IRBs can waive the informed consent signature for research studies, but they cannot waive the FERPA signature, Mayo adds. Instead, the institution received guidance that digital signatures could work.
“They would accept permission for students to access academic records for research by logging into the system and giving digital signatures,” she explains. “That’s brand-new for us.”
This flexibility enabled educational research to continue even as students were not physically in the classroom.
“Previously, we had to have signed permission. Now, the sign-off person says we can do it this way,” Mayo says. “They can continue educational research that uses records, such as maybe faculty are doing pre- and post-survey work and accessing course work.”

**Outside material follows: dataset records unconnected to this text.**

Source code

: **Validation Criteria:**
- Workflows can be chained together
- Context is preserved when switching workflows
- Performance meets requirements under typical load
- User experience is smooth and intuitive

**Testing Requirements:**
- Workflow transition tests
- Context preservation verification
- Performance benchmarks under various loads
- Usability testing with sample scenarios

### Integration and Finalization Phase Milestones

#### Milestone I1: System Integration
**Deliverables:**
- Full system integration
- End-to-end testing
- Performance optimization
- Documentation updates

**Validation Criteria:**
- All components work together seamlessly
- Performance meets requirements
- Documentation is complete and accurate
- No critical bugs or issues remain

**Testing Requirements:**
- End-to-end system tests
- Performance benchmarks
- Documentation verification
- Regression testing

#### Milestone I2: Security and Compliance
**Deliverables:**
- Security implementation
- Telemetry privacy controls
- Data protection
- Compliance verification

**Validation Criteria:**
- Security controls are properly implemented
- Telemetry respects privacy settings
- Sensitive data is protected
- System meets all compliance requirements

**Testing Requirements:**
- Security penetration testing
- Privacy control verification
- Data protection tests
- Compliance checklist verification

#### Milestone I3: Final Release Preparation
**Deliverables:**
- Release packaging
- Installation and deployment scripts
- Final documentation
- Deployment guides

Surveys and interviews can be performed remotely. Researchers can obtain electronic permission through FERPA. “Every IRB has a little flexibility in how it can deal with this pandemic,” Mayo notes. “We said, ‘If you are in the middle of data collection and you said you were going to do in-person interviews, and now you have an interview scheduled and you want to do it by Zoom, then just go ahead and do it.’”
If it is minimal risk research, investigators do not need IRB approval. “We’ve had much more flexibility to transition to a more virtual environment,” Mayo says. “It’s important to keep research going. We can’t be a big barrier, especially during this time when important research needs to be done. We’ve had behavioral studies come through on COVID-19. People want to do surveys to see how it’s impacting students because there is less risk of surveying someone online about COVID.”
The SBER IRB’s work has been steady through the pandemic. “We have not seen a loss in studies,” Mayo says. “There was a few-week period where we had quite a few COVID-related studies come through.”
The IRB uses an online submission process with a digital database. It also can hold meetings online, Mayo says.
“We can transition to online, keep up with our workload, and be responsive to the research community,” she adds.
Social-behavioral-educational research programs have always faced challenges fitting their work into the parameters of human research protection rules and regulations devised with biomedical research in mind. But the revised Common Rule has produced new issues with informed consent.